Outline all the risks and concerns with the status quo. Gather stories, quotes, and real examples you learned when you spoke with department leaders to unearth pains across the organization. Find the unconsidered needs — the problems or shortcomings your team doesn’t know about or think are too unimportant to solve — to get people to think differently about the problem. Make the problem real and make it tangible.
Here’s the framework to overcome status quo bias and achieve positive change:
- Identify the business goal.
- Describe what you’re currently doing to achieve that goal.
- Explain why what you’re doing today is not sustainable. Amplify the pain and consequences of sticking with the current approach to get people bought into the new approach. A great way to do this without blasting prior decisions or decision makers is to focus on the external factors that have changed — those are to blame, not the people.

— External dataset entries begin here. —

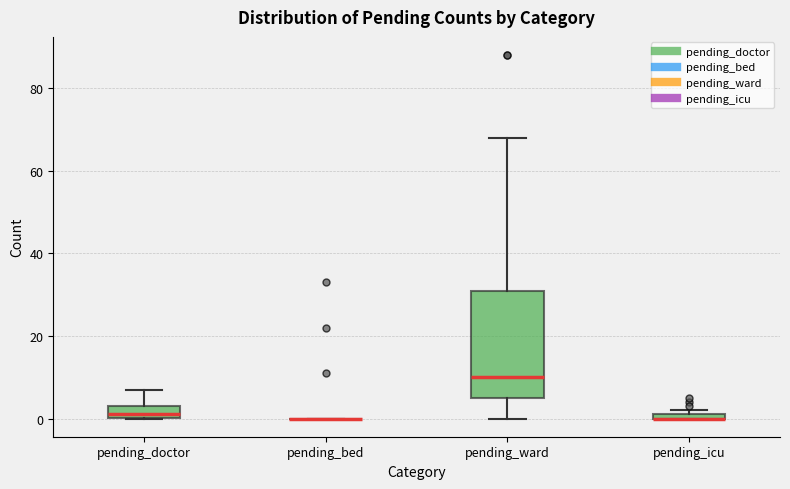

Which box is the tallest, from its lower edge to its upper edge?

pending_ward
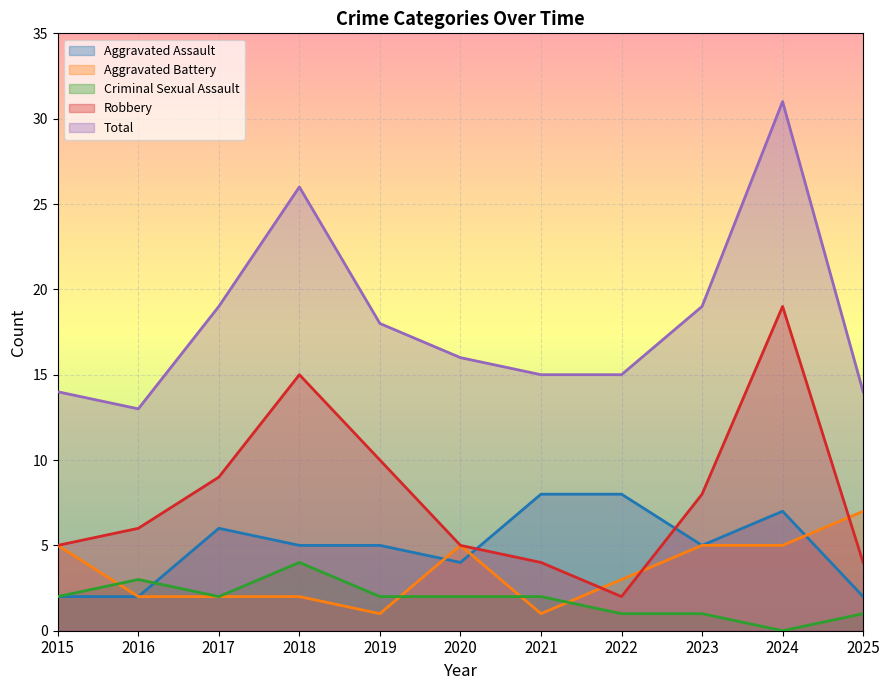

The Robbery series shows 3 at 2019. True or false?

False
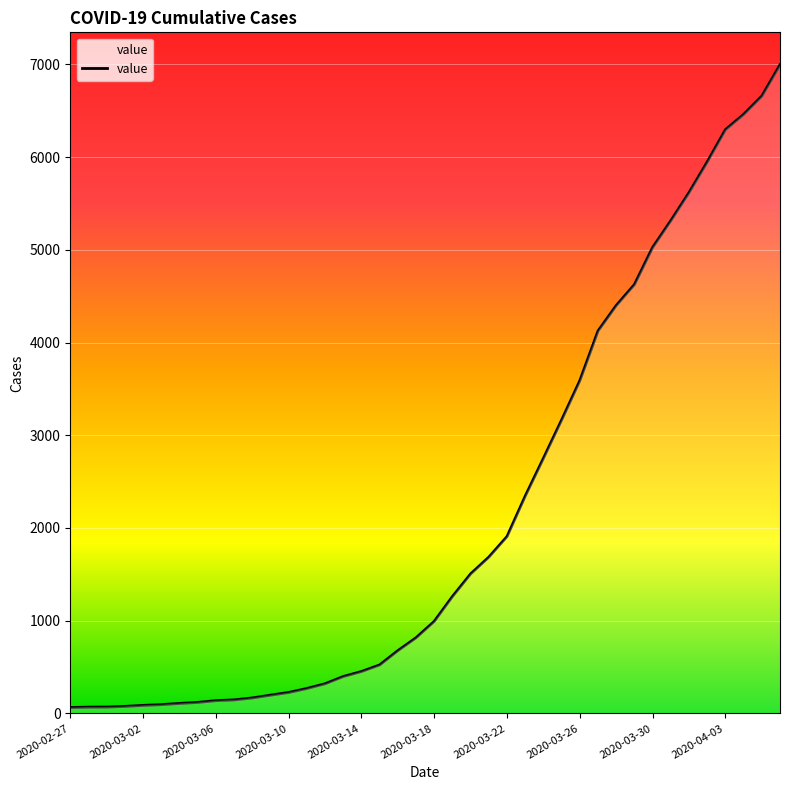

What is the difference between the maximum and minimum values?

6931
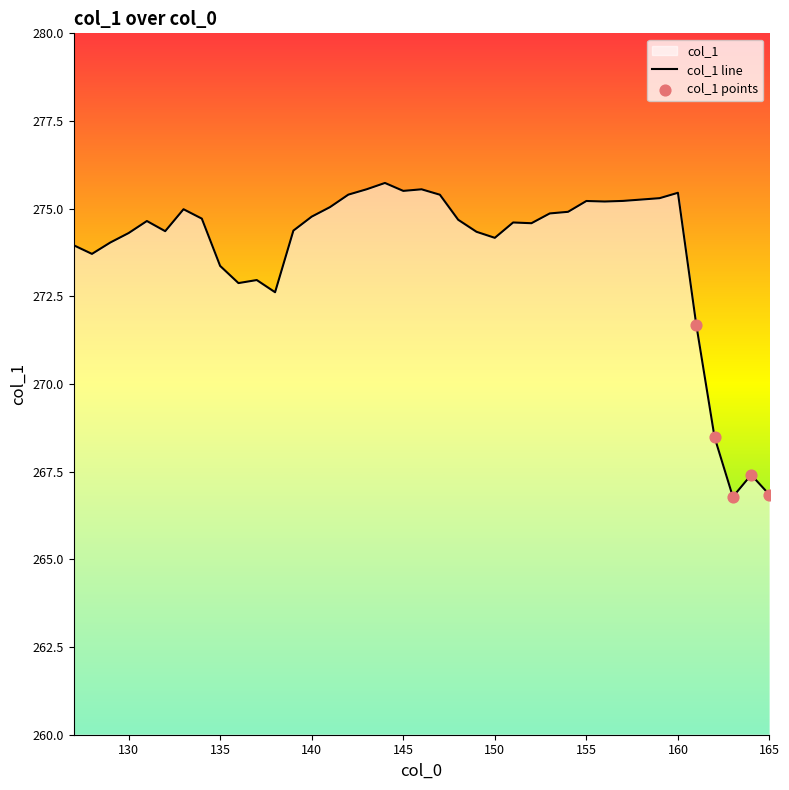

Between 144 and 142, which is larger?

144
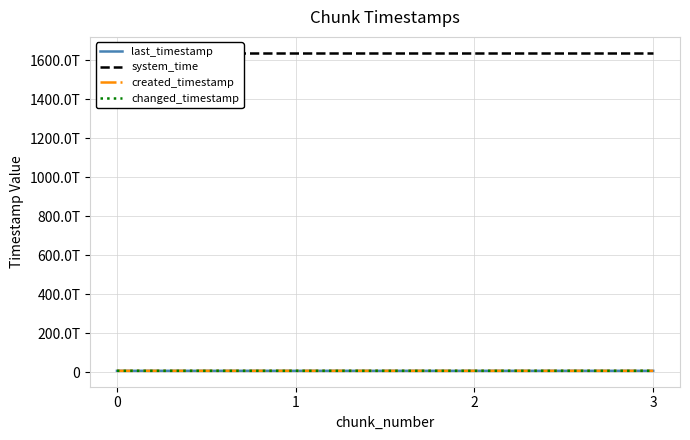

How many data points in system_time are less than 1638744267452439?

2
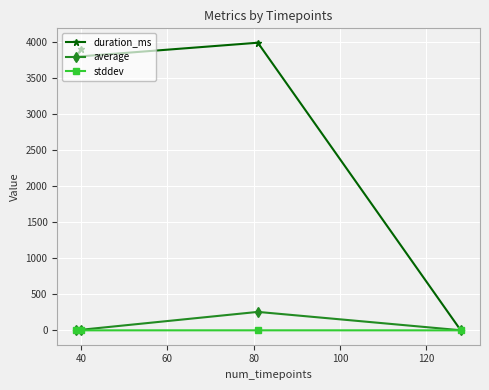

What is the maximum value shown in the chart?

3996.0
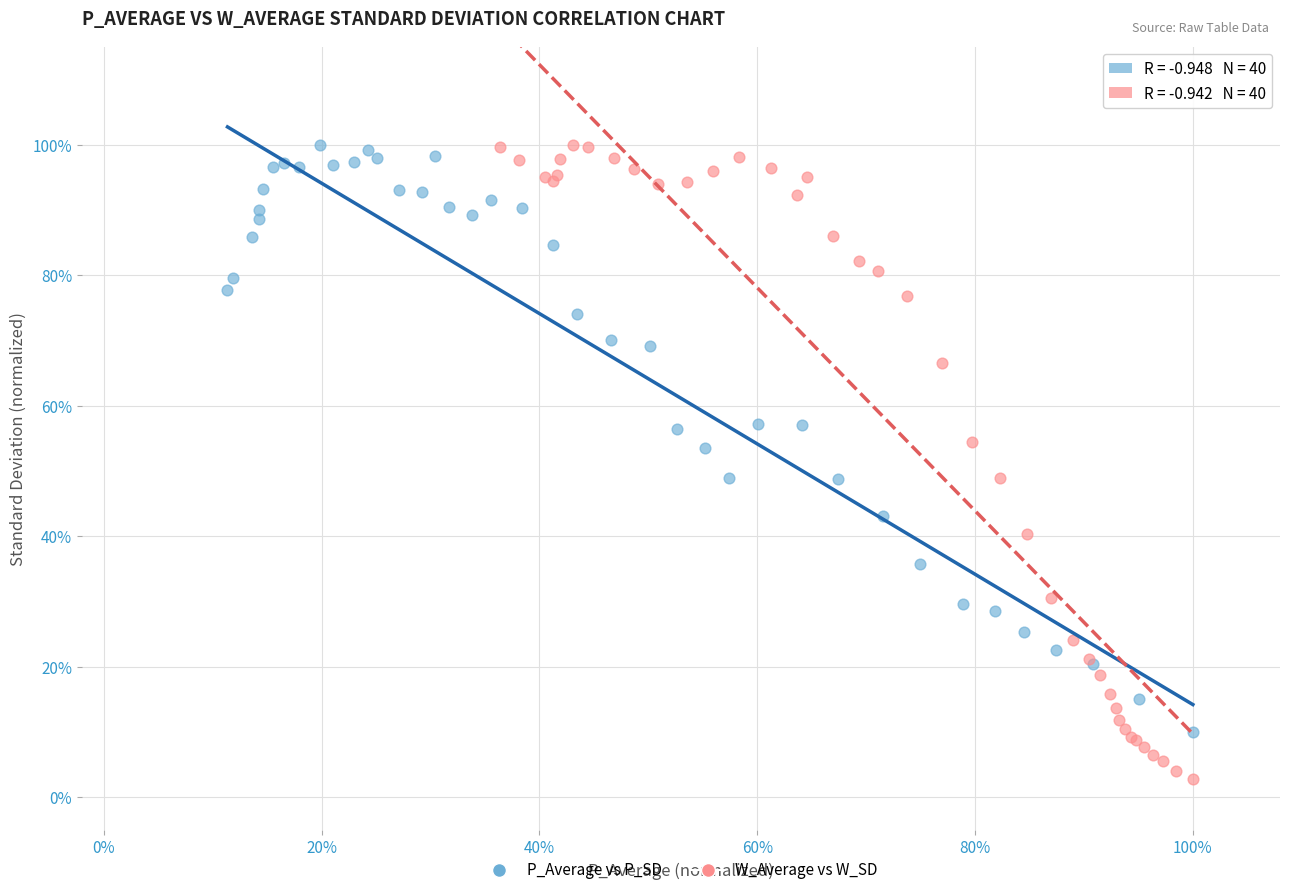

What are all the series names shown in the legend?

P_Average vs P_SD, W_Average vs W_SD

- State the specific actions people need to take to do things differently and better.
- Then, and only then, describe the beneficial outcomes of making the change.
Save the benefits for the very end of your argument because that will underscore the value of the change you’ve just proposed. Using this science-backed approach to build your case for change will help you and your company move toward that necessary change. That’s how you overcome status quo bias.